Ashley has the heart of an activist (wait until you read an essay she’s preparing to be published here, an essay she is trying to write in between making sure all four of her kids are breathing and feel loved), but she has very little personal resources—physical, emotional and financial—to devote to any cause other than making sure the daily routine of her family doesn’t dissolve into irreparable chaos.

She does what she can. She does the best she can.

When I told her about a campaign I was working on, she shrugged and asked me to tell her more. I told her the whole story including those words you see above—“The stress of their separation causes significant emotional distress for both the mother and her calf”—and she got it. She mostly got it. I didn’t show her a single video until weeks later.

And then she got it. She cannot now un-get it.

But, what can she do? What kind of difference can she make and how?
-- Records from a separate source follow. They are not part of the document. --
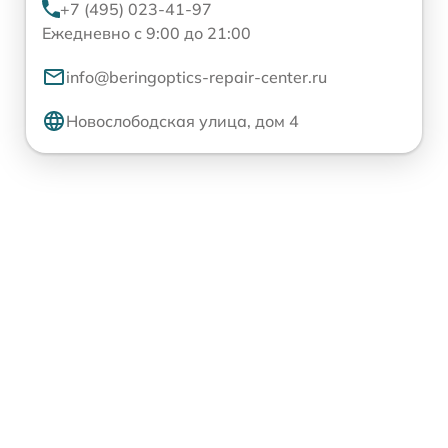
+7 (495) 023-41-97
Ежедневно с 9:00 до 21:00
info@beringoptics-repair-center.ru
Новослободская улица, дом 4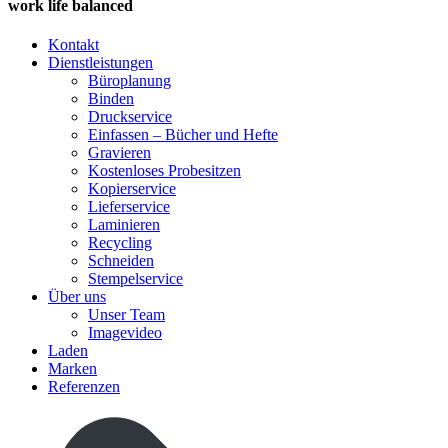
work life balanced
Kontakt
Dienstleistungen
Büroplanung
Binden
Druckservice
Einfassen – Bücher und Hefte
Gravieren
Kostenloses Probesitzen
Kopierservice
Lieferservice
Laminieren
Recycling
Schneiden
Stempelservice
Über uns
Unser Team
Imagevideo
Laden
Marken
Referenzen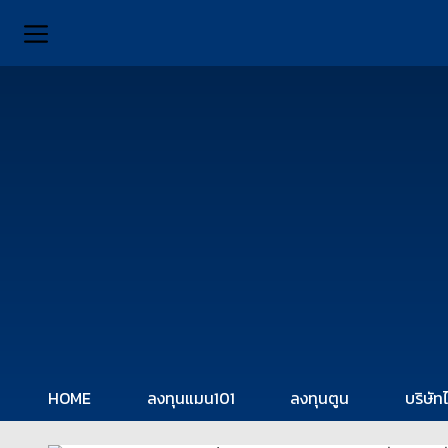
HOME
ลงทุนแมน101
ลงทุนตูน
บริษัท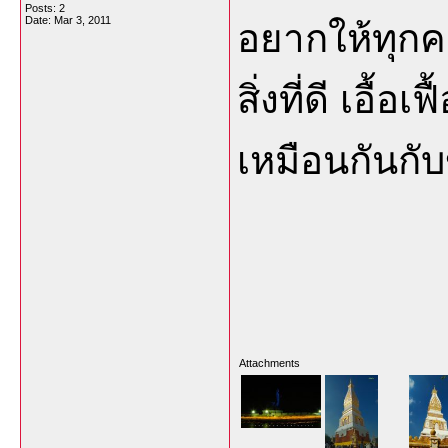
Posts: 2
Date:
Mar 3, 2011
อยากให้ทุกค
สิ่งที่ดี เอื้อ
เหมือนกันกับ
Attachments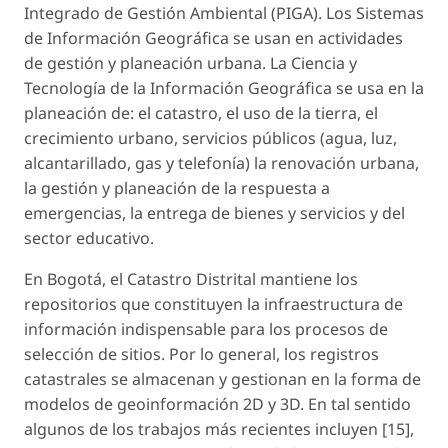
Integrado de Gestión Ambiental (PIGA). Los Sistemas
de Información Geográfica se usan en actividades
de gestión y planeación urbana. La Ciencia y
Tecnología de la Información Geográfica se usa en la
planeación de: el catastro, el uso de la tierra, el
crecimiento urbano, servicios públicos (agua, luz,
alcantarillado, gas y telefonía) la renovación urbana,
la gestión y planeación de la respuesta a
emergencias, la entrega de bienes y servicios y del
sector educativo.
En Bogotá, el Catastro Distrital mantiene los
repositorios que constituyen la infraestructura de
información indispensable para los procesos de
selección de sitios. Por lo general, los registros
catastrales se almacenan y gestionan en la forma de
modelos de geoinformación 2D y 3D. En tal sentido
algunos de los trabajos más recientes incluyen [15],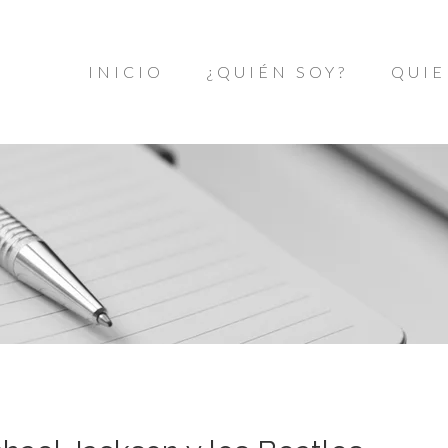
INICIO
¿QUIÉN SOY?
QUIE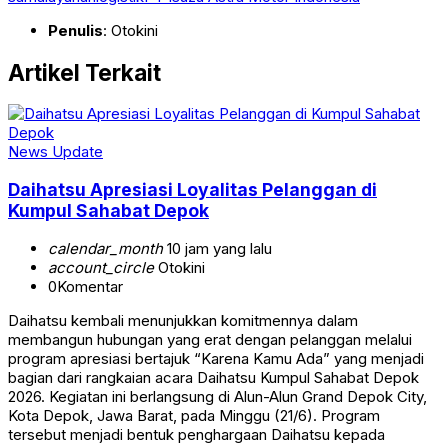
Penulis
: Otokini
Artikel Terkait
News Update
Daihatsu Apresiasi Loyalitas Pelanggan di
Kumpul Sahabat Depok
calendar_month
10 jam yang lalu
account_circle
Otokini
0
Komentar
Daihatsu kembali menunjukkan komitmennya dalam
membangun hubungan yang erat dengan pelanggan melalui
program apresiasi bertajuk “Karena Kamu Ada” yang menjadi
bagian dari rangkaian acara Daihatsu Kumpul Sahabat Depok
2026. Kegiatan ini berlangsung di Alun-Alun Grand Depok City,
Kota Depok, Jawa Barat, pada Minggu (21/6). Program
tersebut menjadi bentuk penghargaan Daihatsu kepada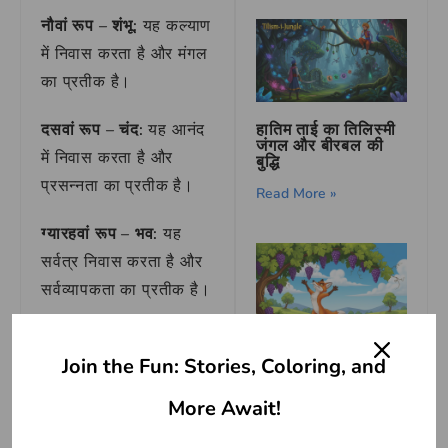
नौवां रूप – शंभू:
यह कल्याण
में निवास करता है और मंगल
का प्रतीक है।
हातिम ताई का तिलिस्मी
दसवां रूप – चंद:
यह आनंद
जंगल और बीरबल की
में निवास करता है और
बुद्धि
प्रसन्नता का प्रतीक है।
Read More »
ग्यारहवां रूप – भव:
यह
सर्वत्र निवास करता है और
सर्वव्यापकता का प्रतीक है।
जब ब्रह्मा जी ने
एकादश
चतुर लोमड़ी और मीठे
Join the Fun: Stories, Coloring, and
रुद्रों की कथा
सुनाई, तो
अंगूर की कहानी
रुद्र अत्यंत प्रसन्न हुआ।
Read More »
More Await!
उसने कहा,
“हे पिता! अब मैं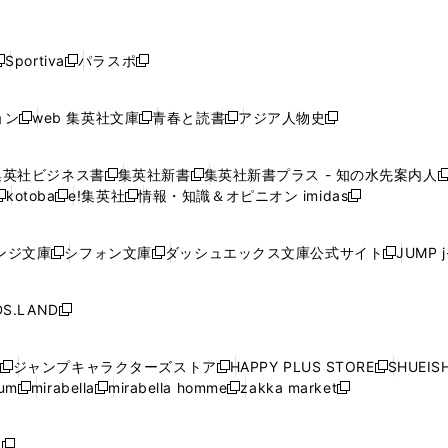
し
し
し
し
し
ン
ン
ン
ン
開
開
開
開
開
い
い
い
い
い
ド
ド
ド
ド
く
く
く
く
く
ウ
ウ
ウ
ウ
ウ
ウ
ウ
ウ
ウ
Sportiva
パラスポ
新
新
ィ
ィ
ィ
ィ
ィ
で
で
で
で
し
し
し
ン
ン
ン
ン
ン
開
開
開
開
い
い
い
ド
ド
ド
ド
ド
ョン
web 集英社文庫
青春と読書
アジア人物史
く
く
く
く
新
新
新
新
ウ
ウ
ウ
ウ
ウ
ウ
ウ
ウ
し
し
し
し
ィ
ィ
ィ
で
で
で
で
で
い
い
い
い
ン
ン
ン
集英社ビジネス書
集英社新書
集英社新書プラス - 知の水先案内人
開
開
開
開
開
新
新
新
ウ
ウ
ウ
ウ
ド
ド
ド
kotoba
e!集英社
情報・知識＆オピニオン imidas
く
く
く
く
く
新
し
新
し
新
ィ
ィ
ィ
ィ
ウ
ウ
ウ
し
し
い
し
い
し
ン
ン
ン
ン
で
で
で
い
い
ウ
い
ウ
い
ド
ド
ド
ド
ンジ文庫
シフォン文庫
ダッシュエックス文庫公式サイト
JUMP 
開
開
開
新
新
新
ウ
ウ
ィ
ウ
ィ
ウ
ウ
ウ
ウ
ウ
く
く
く
し
し
し
ィ
ィ
ン
ィ
ン
ィ
で
で
で
で
い
い
い
ン
ン
ド
ン
ド
ン
S.LAND
開
開
開
開
新
ウ
ウ
ウ
ド
ド
ウ
ド
ウ
ド
く
く
く
く
し
ィ
ィ
ィ
ウ
ウ
で
ウ
で
ウ
い
ン
ン
ン
ジャンプキャラクターズストア
HAPPY PLUS STORE
SHUEIS
で
で
開
で
開
で
新
新
新
ウ
ド
ド
ド
ium
mirabella
mirabella homme
zakka market
開
開
く
開
く
開
し
新
新
新
し
新
し
ィ
ウ
ウ
ウ
く
く
く
く
い
し
し
い
し
し
い
ン
で
で
で
ウ
い
い
ウ
い
い
ウ
ド
ボ
開
開
開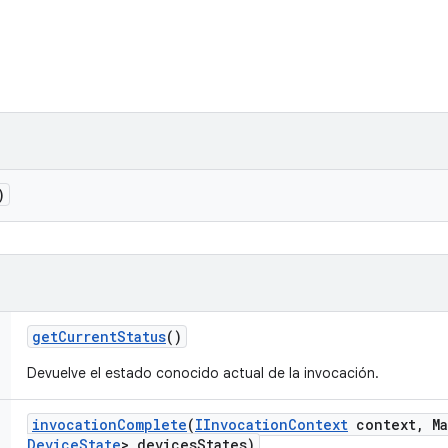
)
get
Current
Status
()
Devuelve el estado conocido actual de la invocación.
invocation
Complete
(
IInvocation
Context
context
,
Ma
Device
State
> devices
States)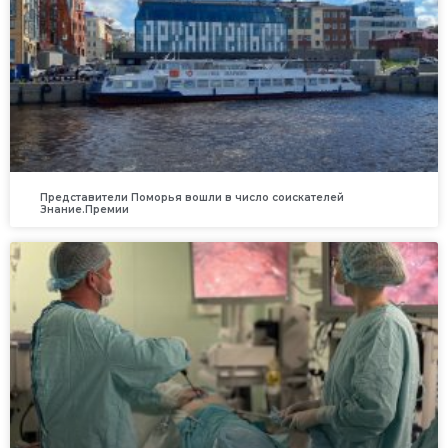
Представители Поморья вошли в число соискателей
Знание.Премии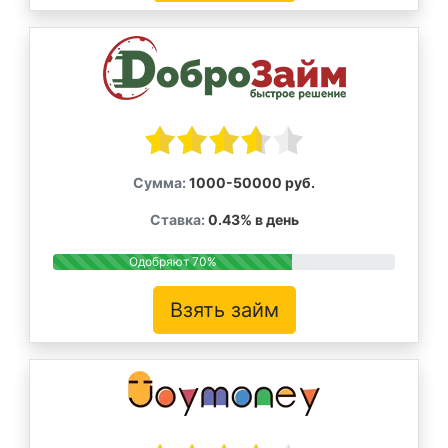
Сумма:
1000-50000 руб.
Ставка:
0.43% в день
Одобряют 70%
Взять займ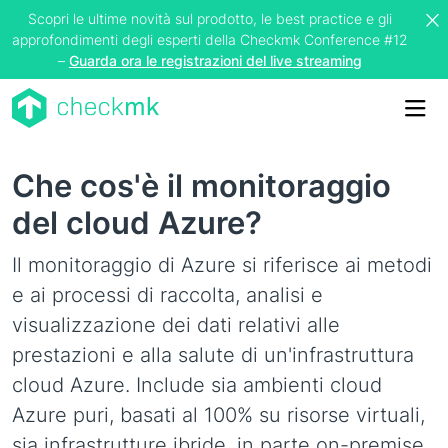
Scopri le ultime novità sul prodotto, le best practice e gli
approfondimenti degli esperti della Checkmk Conference #12
–
Guarda ora le registrazioni del live streaming
Me
Che cos'è il monitoraggio
del cloud Azure?
Il monitoraggio di Azure si riferisce ai metodi
e ai processi di raccolta, analisi e
visualizzazione dei dati relativi alle
prestazioni e alla salute di un'infrastruttura
cloud Azure. Include sia ambienti cloud
Azure puri, basati al 100% su risorse virtuali,
sia infrastrutture ibride, in parte on-premise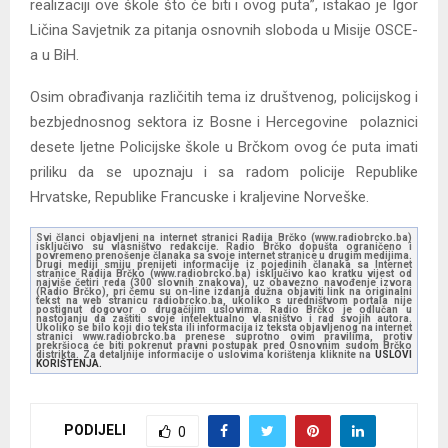
realizaciji ove škole što će biti i ovog puta”, istakao je Igor
Ličina Savjetnik za pitanja osnovnih sloboda u Misije OSCE-
a u BiH.
Osim obrađivanja različitih tema iz društvenog, policijskog i
bezbjednosnog sektora iz Bosne i Hercegovine polaznici
desete ljetne Policijske škole u Brčkom ovog će puta imati
priliku da se upoznaju i sa radom policije Republike
Hrvatske, Republike Francuske i kraljevine Norveške.
Svi članci objavljeni na internet stranici Radija Brčko (www.radiobrcko.ba)
isključivo su vlasništvo redakcije. Radio Brčko dopušta ograničeno i
povremeno prenošenje članaka sa svoje internet stranice u drugim medijima.
Drugi mediji smiju prenijeti informacije iz pojedinih članaka sa Internet
stranice Radija Brčko (www.radiobrcko.ba) isključivo kao kratku vijest od
najviše četiri reda (300 slovnih znakova), uz obavezno navođenje izvora
(Radio Brčko), pri čemu su on-line izdanja dužna objaviti link na originalni
tekst na web stranicu radiobrcko.ba, ukoliko s uredništvom portala nije
postignut dogovor o drugačijim uslovima. Radio Brčko je odlučan u
nastojanju da zaštiti svoje intelektualno vlasništvo i rad svojih autora.
Ukoliko se bilo koji dio teksta ili informacija iz teksta objavljenog na internet
stranici www.radiobrcko.ba prenese suprotno ovim pravilima, protiv
prekršioca će biti pokrenut pravni postupak pred Osnovnim sudom Brčko
distrikta. Za detaljnije informacije o uslovima korištenja kliknite na
USLOVI
KORIŠTENJA.
PODIJELI
0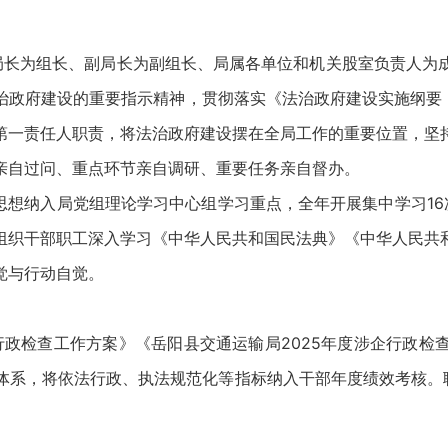
长为组长、副局长为副组长、局属各单位和机关股室负责人为
政府建设的重要指示精神，贯彻落实《法治政府建设实施纲要（2
第一责任人职责，将法治政府建设摆在全局工作的重要位置，坚
亲自过问、重点环节亲自调研、重要任务亲自督办。
想纳入局党组理论学习中心组学习重点，全年开展集中学习16
组织干部职工深入学习《中华人民共和国民法典》《中华人民共
觉与行动自觉。
政检查工作方案》《岳阳县交通运输局2025年度涉企行政检
系，将依法行政、执法规范化等指标纳入干部年度绩效考核。聘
She’s got four kids and a full-time job and FUCK she just got a flat tire on the way to pick up Timothy from school.

Much like Meatless Mondays has helped families reduce their overall meat consumption, we (meaning the fine people at Farm Forward, Better Food Foundation, and other animals welfare activists like us) think we could have a measurable impact on the lives of dairy cows if we all pledged to cut dairy out of one meal a day for just 30 days. Just one meal with no cheese or milk or yogurt or creamer. And almost half of all cow’s milk consumed in the U.S. is consumed at the breakfast table.

Introducing: Milk-Free Mornings 

The alternatives to cow’s milk are countless, so many that I probably could not list them all. I use coconut creamer in my morning coffee. My kids have almond milk in their Cheerios and we’re surprised that it tastes pretty much the same. You can save your favorite yogurt for lunch and still make a difference.

Your choices matter, and we’d love you to join us in making a personal pledge to make your mornings milk-free for just 30 days. Take the pledge and Better Food Foundation will send you recipes, nutritional tips, and coupons for your favorite plant-based products.

This is one small way to make a real impact on the lives of animals when you feel like you don’t have the resources to help otherwise.